06/05/2021 às 16h09min - Atualizada em 06/05/2021 às 16h09min

Chacina em Saudades: o ataque foi planejado por quase um ano

Em entrevista, bombeiro que atendeu a ocorrência na escola de Saudades conta o que o assassino Fabiano disse em seus momentos de lucidez, segundo o bombeiro o ataque foi planejado por cerca de 10 meses

Com informações Rede Peperi
Reprodução
Dois dias após o ataque no município de Saudades, executado por um jovem de 18 anos em uma escola de educação infantil, que fez cinco vítimas entre elas três crianças, alguns detalhes do crime e possíveis motivos começam vir à tona. O Soldado André Carlos Galiazzi foi um dos bombeiros que atenderam e levaram o rapaz até o hospital. Galiazzi, em entrevista relatou que em certos momentos de lucidez, Fabiano Kipper Mai fez algumas declarações sobre o atentado.
Segundo o bombeiro, as declarações de começaram ainda dentro da escola. “Quando ele ainda estava no chão, antes de colocá-lo sobre a maca, já algemado ele olhava em direção a arma que utilizou e dizia cuida bem dela tá, ela é minha amiga”, contou o soldado, acrescentando que a frase foi dita mais de uma vez pelo agressor.
“Ele comentou alguma coisa no local da na ocorrência, fazia uma pergunta meio afirmando, foram cinco né? foram cinco que eu matei?!, dava a impressão de que ele tinha uma meta, algo nesse sentido”, explica o bombeiro.
--*--
▸ **O que fazer**
De acordo com o bombeiro entrevistado na notícia, durante quanto tempo o ataque foi planejado?

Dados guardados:
--*--
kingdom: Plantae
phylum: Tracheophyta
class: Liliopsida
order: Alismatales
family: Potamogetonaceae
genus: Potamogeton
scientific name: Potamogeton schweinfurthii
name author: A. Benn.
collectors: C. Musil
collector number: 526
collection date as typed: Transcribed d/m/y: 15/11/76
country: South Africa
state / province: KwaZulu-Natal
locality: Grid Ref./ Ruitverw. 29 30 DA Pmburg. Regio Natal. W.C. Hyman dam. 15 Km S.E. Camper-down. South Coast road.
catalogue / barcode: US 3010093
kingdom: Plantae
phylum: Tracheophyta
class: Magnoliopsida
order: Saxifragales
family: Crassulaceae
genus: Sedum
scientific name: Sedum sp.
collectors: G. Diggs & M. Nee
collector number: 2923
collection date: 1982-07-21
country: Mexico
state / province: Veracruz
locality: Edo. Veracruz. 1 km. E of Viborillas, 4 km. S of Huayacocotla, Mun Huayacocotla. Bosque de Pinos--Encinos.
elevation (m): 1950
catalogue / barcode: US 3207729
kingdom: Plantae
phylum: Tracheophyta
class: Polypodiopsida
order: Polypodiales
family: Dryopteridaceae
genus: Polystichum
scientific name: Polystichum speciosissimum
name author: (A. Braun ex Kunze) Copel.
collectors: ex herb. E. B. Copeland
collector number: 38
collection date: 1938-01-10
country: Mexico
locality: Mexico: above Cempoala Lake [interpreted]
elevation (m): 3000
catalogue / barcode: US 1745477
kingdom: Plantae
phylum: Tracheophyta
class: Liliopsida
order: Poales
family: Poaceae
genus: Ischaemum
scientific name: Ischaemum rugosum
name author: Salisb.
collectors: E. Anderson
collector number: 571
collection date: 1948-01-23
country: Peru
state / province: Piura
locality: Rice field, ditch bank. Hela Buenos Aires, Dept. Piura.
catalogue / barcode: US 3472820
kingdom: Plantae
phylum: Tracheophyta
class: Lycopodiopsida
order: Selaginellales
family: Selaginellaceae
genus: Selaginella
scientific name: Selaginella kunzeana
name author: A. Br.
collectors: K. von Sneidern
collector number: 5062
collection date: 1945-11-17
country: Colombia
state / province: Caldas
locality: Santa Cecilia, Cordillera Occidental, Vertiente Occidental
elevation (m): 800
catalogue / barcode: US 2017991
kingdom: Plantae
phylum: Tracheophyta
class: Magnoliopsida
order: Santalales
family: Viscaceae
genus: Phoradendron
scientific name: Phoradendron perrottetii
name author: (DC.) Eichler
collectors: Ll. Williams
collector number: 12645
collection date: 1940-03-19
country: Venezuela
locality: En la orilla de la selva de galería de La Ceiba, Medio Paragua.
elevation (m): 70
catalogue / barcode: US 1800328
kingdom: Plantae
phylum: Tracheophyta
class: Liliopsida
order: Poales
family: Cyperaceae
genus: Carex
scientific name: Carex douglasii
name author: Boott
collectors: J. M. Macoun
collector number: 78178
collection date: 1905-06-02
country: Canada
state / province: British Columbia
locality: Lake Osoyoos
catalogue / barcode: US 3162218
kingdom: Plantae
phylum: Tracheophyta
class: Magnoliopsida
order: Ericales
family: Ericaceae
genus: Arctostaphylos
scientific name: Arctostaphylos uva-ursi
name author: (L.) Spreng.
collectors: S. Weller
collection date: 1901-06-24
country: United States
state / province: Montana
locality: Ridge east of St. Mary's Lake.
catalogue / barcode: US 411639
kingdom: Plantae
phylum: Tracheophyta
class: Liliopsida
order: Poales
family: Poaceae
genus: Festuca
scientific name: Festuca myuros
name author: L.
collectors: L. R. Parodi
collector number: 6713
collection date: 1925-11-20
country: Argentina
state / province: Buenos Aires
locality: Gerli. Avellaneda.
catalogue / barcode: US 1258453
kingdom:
--*--
▸ **Resposta**
Por cerca de 10 meses.